DIRECTIONS - Search the entries below. Return every line that has "Fraction" in it.

DATASET EXTRACT -
---+---

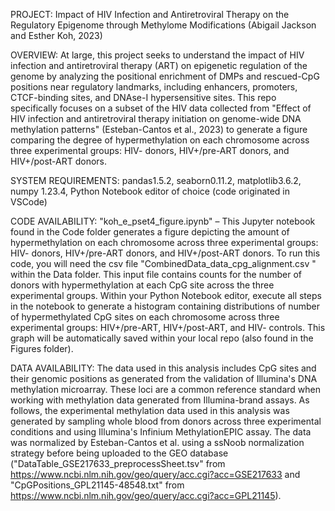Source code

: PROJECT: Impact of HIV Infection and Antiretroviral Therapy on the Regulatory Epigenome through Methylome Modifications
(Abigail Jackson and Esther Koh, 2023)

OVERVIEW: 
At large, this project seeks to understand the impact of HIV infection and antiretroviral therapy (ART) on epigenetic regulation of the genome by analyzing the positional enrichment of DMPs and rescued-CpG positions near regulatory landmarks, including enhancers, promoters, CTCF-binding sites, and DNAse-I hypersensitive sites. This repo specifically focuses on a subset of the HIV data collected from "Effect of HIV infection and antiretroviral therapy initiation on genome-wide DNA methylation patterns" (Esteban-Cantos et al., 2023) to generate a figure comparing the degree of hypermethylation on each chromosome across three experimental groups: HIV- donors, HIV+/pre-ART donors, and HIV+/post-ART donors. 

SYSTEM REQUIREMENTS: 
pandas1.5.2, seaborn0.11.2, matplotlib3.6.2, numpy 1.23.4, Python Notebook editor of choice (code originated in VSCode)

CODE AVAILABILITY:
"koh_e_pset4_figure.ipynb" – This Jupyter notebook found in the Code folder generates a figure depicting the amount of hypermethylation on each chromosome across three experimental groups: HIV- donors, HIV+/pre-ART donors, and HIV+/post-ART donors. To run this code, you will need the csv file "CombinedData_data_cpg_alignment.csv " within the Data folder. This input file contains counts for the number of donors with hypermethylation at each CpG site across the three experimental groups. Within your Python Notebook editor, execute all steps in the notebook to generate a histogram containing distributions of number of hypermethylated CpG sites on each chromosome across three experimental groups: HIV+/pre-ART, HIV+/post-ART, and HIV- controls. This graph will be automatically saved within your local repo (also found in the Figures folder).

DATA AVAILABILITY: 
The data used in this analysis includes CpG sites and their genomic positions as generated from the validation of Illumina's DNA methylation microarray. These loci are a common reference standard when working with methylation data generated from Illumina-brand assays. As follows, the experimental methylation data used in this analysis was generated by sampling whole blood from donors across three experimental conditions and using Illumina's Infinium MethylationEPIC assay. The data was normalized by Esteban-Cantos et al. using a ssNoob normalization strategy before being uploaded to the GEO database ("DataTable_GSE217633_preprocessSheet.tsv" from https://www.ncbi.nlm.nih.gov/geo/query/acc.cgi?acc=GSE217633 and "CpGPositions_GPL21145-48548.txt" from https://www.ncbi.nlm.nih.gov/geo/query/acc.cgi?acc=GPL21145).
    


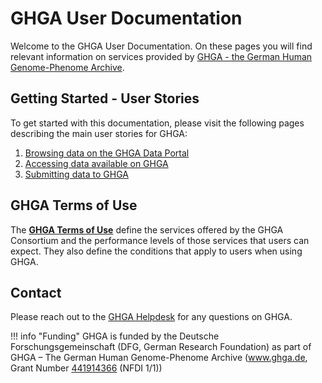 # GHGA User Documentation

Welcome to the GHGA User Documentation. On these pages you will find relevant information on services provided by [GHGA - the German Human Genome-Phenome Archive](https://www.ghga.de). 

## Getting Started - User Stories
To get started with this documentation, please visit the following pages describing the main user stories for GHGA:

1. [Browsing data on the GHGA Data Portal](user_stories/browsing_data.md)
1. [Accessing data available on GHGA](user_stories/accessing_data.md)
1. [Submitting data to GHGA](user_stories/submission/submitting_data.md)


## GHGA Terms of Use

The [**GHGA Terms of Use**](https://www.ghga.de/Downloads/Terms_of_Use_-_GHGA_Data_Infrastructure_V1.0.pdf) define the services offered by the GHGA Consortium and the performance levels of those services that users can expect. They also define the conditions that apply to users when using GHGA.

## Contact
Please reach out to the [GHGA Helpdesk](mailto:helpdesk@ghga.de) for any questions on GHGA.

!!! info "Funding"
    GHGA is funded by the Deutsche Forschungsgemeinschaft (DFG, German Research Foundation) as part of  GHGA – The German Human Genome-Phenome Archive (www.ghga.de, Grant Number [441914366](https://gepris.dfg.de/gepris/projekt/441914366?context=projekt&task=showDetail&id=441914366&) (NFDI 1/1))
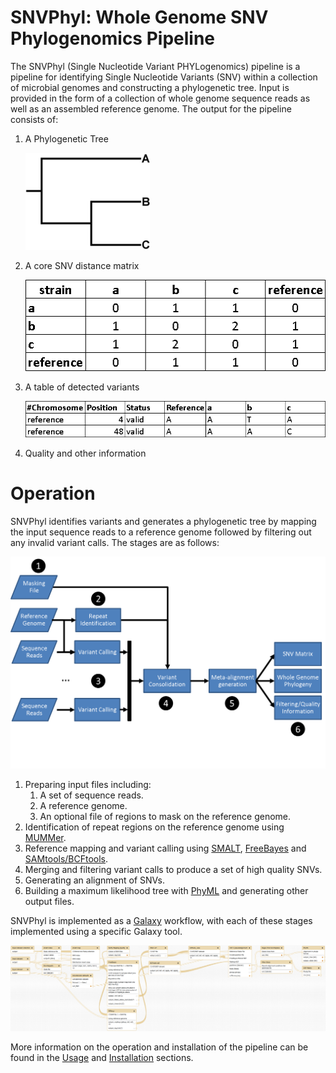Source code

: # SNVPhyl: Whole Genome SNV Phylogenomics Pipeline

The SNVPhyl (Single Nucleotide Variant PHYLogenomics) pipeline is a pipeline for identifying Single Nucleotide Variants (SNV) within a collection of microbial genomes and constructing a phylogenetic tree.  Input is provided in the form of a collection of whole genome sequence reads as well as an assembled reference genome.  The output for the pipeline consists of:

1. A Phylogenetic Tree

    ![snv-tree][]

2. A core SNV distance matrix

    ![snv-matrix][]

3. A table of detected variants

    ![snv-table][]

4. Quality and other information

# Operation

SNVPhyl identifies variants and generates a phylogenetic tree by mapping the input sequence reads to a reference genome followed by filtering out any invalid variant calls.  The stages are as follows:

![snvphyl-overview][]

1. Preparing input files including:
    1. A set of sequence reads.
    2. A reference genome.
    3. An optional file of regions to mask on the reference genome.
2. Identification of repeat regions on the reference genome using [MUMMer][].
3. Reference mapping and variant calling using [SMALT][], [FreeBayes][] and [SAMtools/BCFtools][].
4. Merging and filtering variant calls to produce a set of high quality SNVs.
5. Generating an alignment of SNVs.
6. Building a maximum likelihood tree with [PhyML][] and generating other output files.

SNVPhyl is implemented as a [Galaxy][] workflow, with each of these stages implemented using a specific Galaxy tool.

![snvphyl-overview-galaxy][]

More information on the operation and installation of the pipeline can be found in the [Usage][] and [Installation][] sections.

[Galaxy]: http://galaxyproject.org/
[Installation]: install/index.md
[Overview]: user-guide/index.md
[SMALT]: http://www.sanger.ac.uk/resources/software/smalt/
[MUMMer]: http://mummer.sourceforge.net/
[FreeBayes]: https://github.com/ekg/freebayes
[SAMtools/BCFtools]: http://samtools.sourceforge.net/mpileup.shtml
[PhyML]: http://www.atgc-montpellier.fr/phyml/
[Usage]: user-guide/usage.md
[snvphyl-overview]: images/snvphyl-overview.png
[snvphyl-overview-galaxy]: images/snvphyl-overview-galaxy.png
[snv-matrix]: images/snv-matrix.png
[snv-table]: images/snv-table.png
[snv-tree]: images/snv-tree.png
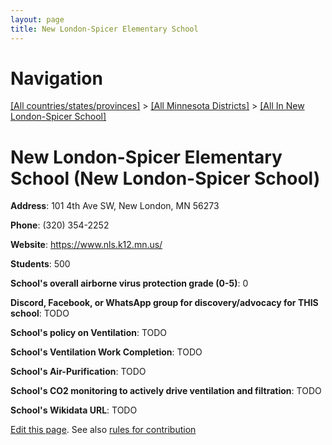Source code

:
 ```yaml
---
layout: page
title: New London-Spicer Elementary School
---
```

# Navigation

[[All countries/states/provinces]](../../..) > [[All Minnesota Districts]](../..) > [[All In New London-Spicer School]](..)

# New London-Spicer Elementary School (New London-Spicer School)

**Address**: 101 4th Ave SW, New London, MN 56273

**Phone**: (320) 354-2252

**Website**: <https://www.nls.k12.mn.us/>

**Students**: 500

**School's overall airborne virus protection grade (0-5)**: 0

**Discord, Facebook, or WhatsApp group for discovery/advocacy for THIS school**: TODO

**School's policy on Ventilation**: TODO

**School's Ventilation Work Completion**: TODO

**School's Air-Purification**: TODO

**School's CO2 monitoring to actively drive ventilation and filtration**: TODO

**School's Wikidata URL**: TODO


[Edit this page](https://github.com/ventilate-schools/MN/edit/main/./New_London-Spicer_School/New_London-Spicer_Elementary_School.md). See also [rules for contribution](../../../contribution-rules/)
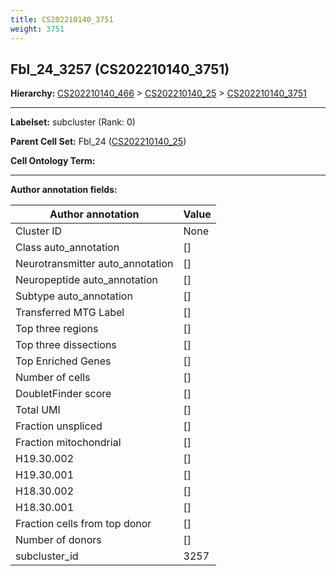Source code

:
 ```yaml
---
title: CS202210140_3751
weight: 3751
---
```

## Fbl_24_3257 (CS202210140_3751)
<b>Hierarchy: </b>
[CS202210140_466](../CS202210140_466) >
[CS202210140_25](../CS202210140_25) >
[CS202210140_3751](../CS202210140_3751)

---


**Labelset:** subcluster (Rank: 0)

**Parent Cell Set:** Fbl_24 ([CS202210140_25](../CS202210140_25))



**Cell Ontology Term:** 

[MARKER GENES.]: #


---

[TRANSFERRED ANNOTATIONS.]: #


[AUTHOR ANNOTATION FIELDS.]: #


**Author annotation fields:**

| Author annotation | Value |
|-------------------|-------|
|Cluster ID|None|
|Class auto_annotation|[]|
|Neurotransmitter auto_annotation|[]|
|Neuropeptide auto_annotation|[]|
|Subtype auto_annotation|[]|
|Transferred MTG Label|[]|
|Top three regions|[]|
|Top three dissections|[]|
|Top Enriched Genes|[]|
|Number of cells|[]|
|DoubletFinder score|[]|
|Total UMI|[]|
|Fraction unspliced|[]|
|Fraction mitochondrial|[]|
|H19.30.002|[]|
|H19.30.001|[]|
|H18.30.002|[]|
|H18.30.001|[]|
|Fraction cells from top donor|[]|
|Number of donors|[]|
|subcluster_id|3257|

---+---

TASK ANSWER -
|Fraction unspliced|[]|
|Fraction mitochondrial|[]|
|Fraction cells from top donor|[]|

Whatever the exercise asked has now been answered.